Son decisivas en este punto las personalísimas historias de amor, traición y venganza, protagonizadas en torno a los personajes de Florinda y Artemisa (objeto y sujeto respectivamente de pretensiones amorosas), de Cayo Mario y Megara (traidores e impostores mutuos), y de las parejas Cayo Mario / Jugurta y Megara / Retógenes (sujetos que se disputan venganzas al pretender la misma mujer)[24]. Todas estas acciones discurren en el escenario de una guerra que resulta relegada a un segundo plano, desde el momento en que el lector o espectador asiste a la visión en primer plano de las historias personales de los protagonistas.
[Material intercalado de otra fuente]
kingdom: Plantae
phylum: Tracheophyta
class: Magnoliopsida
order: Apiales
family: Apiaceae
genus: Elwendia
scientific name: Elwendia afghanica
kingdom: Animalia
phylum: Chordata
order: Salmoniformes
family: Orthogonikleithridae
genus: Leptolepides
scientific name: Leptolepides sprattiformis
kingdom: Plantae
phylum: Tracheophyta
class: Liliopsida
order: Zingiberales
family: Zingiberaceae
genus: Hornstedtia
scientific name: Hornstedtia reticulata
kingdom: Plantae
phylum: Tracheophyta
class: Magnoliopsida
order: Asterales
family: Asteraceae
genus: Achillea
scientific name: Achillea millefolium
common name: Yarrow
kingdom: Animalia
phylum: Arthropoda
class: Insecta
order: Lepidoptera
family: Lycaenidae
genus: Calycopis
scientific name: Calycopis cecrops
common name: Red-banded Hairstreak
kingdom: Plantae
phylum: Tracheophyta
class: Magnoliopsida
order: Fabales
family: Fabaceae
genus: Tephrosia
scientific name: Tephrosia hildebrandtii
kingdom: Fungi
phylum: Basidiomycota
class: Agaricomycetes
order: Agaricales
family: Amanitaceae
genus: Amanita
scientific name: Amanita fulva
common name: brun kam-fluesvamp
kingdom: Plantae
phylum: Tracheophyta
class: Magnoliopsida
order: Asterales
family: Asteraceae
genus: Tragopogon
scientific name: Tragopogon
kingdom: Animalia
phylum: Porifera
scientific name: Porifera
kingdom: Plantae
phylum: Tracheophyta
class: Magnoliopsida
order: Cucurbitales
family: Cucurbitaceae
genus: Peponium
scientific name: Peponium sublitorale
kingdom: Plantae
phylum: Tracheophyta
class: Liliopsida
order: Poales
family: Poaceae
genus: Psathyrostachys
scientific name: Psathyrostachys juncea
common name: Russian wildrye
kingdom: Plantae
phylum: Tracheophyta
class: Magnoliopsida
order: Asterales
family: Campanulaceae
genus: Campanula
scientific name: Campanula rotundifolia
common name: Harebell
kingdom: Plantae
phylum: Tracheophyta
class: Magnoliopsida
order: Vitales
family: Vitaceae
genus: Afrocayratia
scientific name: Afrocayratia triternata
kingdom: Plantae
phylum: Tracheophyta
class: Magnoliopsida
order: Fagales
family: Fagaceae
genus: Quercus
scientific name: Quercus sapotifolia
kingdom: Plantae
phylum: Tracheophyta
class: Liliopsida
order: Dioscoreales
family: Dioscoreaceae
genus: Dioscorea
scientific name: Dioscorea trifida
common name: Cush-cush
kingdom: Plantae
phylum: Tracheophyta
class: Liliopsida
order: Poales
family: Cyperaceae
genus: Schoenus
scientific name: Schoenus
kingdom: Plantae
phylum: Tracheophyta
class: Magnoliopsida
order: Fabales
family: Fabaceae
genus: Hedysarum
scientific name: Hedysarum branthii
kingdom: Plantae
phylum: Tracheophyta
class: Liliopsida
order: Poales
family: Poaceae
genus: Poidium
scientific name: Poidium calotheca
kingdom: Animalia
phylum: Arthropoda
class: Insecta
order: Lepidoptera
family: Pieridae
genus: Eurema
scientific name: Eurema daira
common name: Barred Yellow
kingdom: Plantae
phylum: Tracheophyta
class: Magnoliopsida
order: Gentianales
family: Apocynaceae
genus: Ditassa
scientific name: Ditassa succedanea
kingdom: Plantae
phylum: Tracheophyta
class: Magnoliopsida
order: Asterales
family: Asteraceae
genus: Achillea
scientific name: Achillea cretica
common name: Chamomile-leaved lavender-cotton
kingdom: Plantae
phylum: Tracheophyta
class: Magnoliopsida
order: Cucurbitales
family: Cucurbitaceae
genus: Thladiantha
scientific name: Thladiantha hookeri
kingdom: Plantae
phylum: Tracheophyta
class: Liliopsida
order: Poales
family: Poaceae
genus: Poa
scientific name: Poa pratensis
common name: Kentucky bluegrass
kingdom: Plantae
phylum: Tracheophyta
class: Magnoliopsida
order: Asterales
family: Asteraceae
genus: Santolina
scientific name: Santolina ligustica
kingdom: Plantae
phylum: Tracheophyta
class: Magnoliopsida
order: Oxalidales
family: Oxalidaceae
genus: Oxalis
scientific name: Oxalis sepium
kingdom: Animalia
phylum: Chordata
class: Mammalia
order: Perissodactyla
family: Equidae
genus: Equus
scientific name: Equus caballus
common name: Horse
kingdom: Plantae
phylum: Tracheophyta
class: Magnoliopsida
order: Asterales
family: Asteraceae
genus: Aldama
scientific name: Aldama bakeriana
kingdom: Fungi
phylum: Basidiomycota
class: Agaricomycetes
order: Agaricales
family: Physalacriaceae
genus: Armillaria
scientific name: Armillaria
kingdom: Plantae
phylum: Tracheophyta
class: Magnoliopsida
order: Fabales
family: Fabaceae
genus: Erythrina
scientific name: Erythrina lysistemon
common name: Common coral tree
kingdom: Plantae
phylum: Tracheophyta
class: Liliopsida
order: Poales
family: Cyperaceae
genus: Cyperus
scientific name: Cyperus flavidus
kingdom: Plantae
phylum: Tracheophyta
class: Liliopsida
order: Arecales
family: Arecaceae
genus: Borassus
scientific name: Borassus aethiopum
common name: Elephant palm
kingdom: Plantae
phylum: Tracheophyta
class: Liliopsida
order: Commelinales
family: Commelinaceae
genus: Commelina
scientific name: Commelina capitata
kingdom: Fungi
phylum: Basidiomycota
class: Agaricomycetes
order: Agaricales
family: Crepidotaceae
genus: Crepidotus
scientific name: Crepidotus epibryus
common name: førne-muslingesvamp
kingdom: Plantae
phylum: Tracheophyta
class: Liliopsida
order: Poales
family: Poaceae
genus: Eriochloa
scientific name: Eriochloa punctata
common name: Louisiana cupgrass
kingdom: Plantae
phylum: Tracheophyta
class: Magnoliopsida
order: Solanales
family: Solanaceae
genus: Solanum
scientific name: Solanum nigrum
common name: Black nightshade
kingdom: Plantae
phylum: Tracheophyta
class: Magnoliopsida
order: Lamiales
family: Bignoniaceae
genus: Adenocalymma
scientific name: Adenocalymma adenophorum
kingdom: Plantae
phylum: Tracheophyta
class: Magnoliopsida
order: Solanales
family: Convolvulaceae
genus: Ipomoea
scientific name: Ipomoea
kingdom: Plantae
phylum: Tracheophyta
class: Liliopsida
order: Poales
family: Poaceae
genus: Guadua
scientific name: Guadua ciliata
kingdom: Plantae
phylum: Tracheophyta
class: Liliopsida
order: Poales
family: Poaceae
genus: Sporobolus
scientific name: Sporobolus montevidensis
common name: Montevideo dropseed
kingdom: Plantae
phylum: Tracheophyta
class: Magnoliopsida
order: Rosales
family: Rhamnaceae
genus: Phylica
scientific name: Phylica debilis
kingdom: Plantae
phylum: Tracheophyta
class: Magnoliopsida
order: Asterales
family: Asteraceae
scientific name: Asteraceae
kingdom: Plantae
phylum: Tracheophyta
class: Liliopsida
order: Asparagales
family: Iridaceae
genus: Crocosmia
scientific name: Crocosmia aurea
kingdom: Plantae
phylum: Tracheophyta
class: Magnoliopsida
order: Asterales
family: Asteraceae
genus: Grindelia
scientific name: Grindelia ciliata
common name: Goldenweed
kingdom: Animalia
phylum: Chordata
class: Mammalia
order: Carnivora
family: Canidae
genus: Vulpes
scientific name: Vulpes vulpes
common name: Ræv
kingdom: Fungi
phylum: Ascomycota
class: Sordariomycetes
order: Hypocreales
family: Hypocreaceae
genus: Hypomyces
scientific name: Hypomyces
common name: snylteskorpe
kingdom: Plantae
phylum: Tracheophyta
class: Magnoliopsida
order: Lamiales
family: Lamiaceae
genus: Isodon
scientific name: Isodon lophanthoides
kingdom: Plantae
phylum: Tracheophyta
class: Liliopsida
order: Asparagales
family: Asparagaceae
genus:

Es, pues, indudable que, en el caso de Rojas, las implicaciones psicológicas y subjetivas rebasan la symploké política y la lógica de la tragedia. En este punto, la obra de Rojas supone un retroceso respecto a la de Cervantes, al componer una supuesta tragedia en la que la experiencia trágica, esto es, la materia trágica, resulta formalmente desnaturalizada.

Pocos versos, mejores que los de Megara, resumen este desplazamiento de lo trágico hacia lo dramático, es decir, de la symploké política a la celotipia de enredo:

 

¿Cómo en Numancia habrá paz,
si en guerra de celos ardo?
No ha de haber medios humanos
que no intente mi fortuna[20].

 

Las Numancias de Rojas siguen muy de cerca el formato de la comedia nueva lopesca. Lo trágico en ellas es más bien el tema mítico o el referente histórico de la ciudad sitiada, de la Numancia hispanizante, de la victoria moral del derrotado. Sin embargo, las formas de la comedia nueva impregnan excesivamente la materia de las Numancias de Rojas, e inevitablemente eclipsan la conceptualización de una experiencia trágica definida y consistente. Cayo Mario y el rey Jugurta disputan entre sí por conflictos amorosos, y la psicología de este último fluctúa entre la atracción erótica hacia Florinda —en medio del combate nada menos— y hacia Artemisa, que ha viajado desde África sólo para recuperar el amor de este aliado de Roma. El dilatado desarrollo de este tipo de acciones amorosas, en absoluto secundarias, sino muy primarias, en el curso de la obra, atenúan y erosionan constantemente, incluso hasta su disolución, las dialécticas y las contradicciones propias de una experiencia trágica.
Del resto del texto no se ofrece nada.